Kelompok pemberontak pimpinan Abu Sayyaf yang berada di kawasan Filipina, telah membunuh salah seorang sandera warga negara Jerman. Kabar tersebut telah dilansir dari salah satu situs intelijenm SITE, sebagaimana yang telah dikutip dari AFP.

Ada sebuah video yang sudah diunggah oleh kelompok tersebut, dimana hal itu selalu mendapatkan pantauan dari SITE. Pada video tersebutm telah menunjukkan bagaimana seorang tawanan yang bernama Jurgen Kantner telah dibunuh.

Kelompok yang terafiliasi dengan teroris ISIS (Negara Islam Irak dan Suriah) tersebut, nampak telah memenggal kepala dari Kantner. Hal itu dilakukan karena permintaan tebusan tidak dipenuhi. Oleh karena itu, para pemberontak mungkin ingin membuktikan apa yang menjadi ancamannya itu benar terjadi, tidak hanya omong kosong belaka.

Jurgen Kantner merupakan salah seorang pelaut yang berasal dari Jerman serta sudah diculik oleh kelompok pimpinan Abu Sayyaf dari kapalnya ketika berlayar di perairan Filipina 6 November 2016 lalu.  Sebelumnya, kelompok pimpinan Abu Sayyaf telah meminta uang tebusan senilai 485.264 poundsterling guna pembebasan dari Kantner.

Sebagaimana yang telah diberitakan oleh laman The  Suns, bahwasannya Kantner memang sempat terlihat pada sebuah rekaman video dari kelompok Abu Sayyaf yang telah diunggah pada 14 Februari yang lalu.

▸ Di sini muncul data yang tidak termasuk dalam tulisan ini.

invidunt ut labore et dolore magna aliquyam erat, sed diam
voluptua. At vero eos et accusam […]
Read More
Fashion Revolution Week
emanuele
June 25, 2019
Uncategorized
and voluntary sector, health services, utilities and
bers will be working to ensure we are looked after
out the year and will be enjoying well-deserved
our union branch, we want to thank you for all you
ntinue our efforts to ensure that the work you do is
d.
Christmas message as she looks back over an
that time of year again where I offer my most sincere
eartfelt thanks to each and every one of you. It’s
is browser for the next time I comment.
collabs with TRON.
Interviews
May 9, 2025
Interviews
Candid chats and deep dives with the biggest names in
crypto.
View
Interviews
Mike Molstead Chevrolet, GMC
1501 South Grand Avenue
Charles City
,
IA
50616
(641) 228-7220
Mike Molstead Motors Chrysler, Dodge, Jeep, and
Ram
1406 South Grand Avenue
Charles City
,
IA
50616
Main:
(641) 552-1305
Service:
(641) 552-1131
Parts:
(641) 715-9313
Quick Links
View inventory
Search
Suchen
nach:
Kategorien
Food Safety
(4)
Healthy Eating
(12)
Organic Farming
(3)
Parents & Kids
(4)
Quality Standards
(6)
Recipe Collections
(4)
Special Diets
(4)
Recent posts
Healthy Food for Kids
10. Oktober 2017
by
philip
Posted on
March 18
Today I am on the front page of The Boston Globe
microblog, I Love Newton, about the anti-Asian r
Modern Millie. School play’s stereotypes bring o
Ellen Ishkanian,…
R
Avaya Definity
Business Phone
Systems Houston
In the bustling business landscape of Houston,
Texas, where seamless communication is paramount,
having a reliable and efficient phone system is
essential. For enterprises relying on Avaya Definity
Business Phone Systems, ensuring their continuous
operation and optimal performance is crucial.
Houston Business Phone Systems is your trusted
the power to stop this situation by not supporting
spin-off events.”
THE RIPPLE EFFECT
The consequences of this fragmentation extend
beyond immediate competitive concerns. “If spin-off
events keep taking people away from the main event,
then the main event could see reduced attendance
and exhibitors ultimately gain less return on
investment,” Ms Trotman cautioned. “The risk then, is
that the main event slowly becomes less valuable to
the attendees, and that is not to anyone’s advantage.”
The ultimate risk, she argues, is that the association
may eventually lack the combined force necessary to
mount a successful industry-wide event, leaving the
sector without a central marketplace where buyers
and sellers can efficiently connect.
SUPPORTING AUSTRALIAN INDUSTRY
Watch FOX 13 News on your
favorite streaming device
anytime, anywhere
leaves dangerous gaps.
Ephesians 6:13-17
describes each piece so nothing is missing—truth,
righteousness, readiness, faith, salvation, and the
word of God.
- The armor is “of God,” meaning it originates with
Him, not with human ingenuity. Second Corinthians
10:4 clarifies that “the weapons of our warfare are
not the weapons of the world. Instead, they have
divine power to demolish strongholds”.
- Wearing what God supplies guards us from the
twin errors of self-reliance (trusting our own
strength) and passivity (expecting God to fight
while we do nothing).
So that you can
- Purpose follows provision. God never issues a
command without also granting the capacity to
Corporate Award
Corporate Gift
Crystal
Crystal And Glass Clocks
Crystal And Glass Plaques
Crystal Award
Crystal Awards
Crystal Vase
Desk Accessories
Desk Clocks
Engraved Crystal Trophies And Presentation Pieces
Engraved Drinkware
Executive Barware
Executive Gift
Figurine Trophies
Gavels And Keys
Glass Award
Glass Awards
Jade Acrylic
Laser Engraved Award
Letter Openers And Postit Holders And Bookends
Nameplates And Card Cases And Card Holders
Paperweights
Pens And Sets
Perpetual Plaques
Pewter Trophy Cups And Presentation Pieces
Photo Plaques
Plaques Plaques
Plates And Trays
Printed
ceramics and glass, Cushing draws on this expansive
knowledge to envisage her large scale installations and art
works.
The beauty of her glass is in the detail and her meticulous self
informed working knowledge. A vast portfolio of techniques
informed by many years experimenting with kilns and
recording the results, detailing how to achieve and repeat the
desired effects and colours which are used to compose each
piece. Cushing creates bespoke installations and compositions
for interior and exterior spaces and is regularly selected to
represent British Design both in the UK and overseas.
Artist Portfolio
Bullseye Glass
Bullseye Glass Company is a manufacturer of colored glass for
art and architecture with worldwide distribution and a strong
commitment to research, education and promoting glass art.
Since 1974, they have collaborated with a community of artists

Di dalam rekaman tersebut, nampak Kantner telah meminta bantuan pada Kedutaan Besar Jerman guna membayarkan terbusan tersebut. Apabila tebusan tersebut tidak segera dipenuhi, maka dirinya pun akan dieksekusi oleh kelompok perompak itu.

Kelompok pimpinan Abu Sayyaf itu sejak awal telah menyebutkan bahwa mereka akan segera melakkan pembunuhan kepada sandera apabila permintaan tersebut tidak segera dipenuhi hingga hari Minggu pukul 9:00 waktu Filipina. Karena tebusan yang telah diminta tidak kunjung dipenuhi, akhirnya kelompok Abu Sayyaf benar – benar membuktikan ancamannya dengan membunuh sandera yang bernama Kantner tersebut.

Pada video tersebut nampak salah seorang anggota militant Abu Sayyaf telah memenggal kepala Kantner dengan menggunakan sebilah parang.

Atas tindakan tersebut, Pemerintah Filipina pin mengecam kerak aksi ‘pemenggalan sandera’ tersebut. Kecaman itu muncul tidak lama setelah militan Abu Sayyaf telah menguggah video pembunuhan tersebut.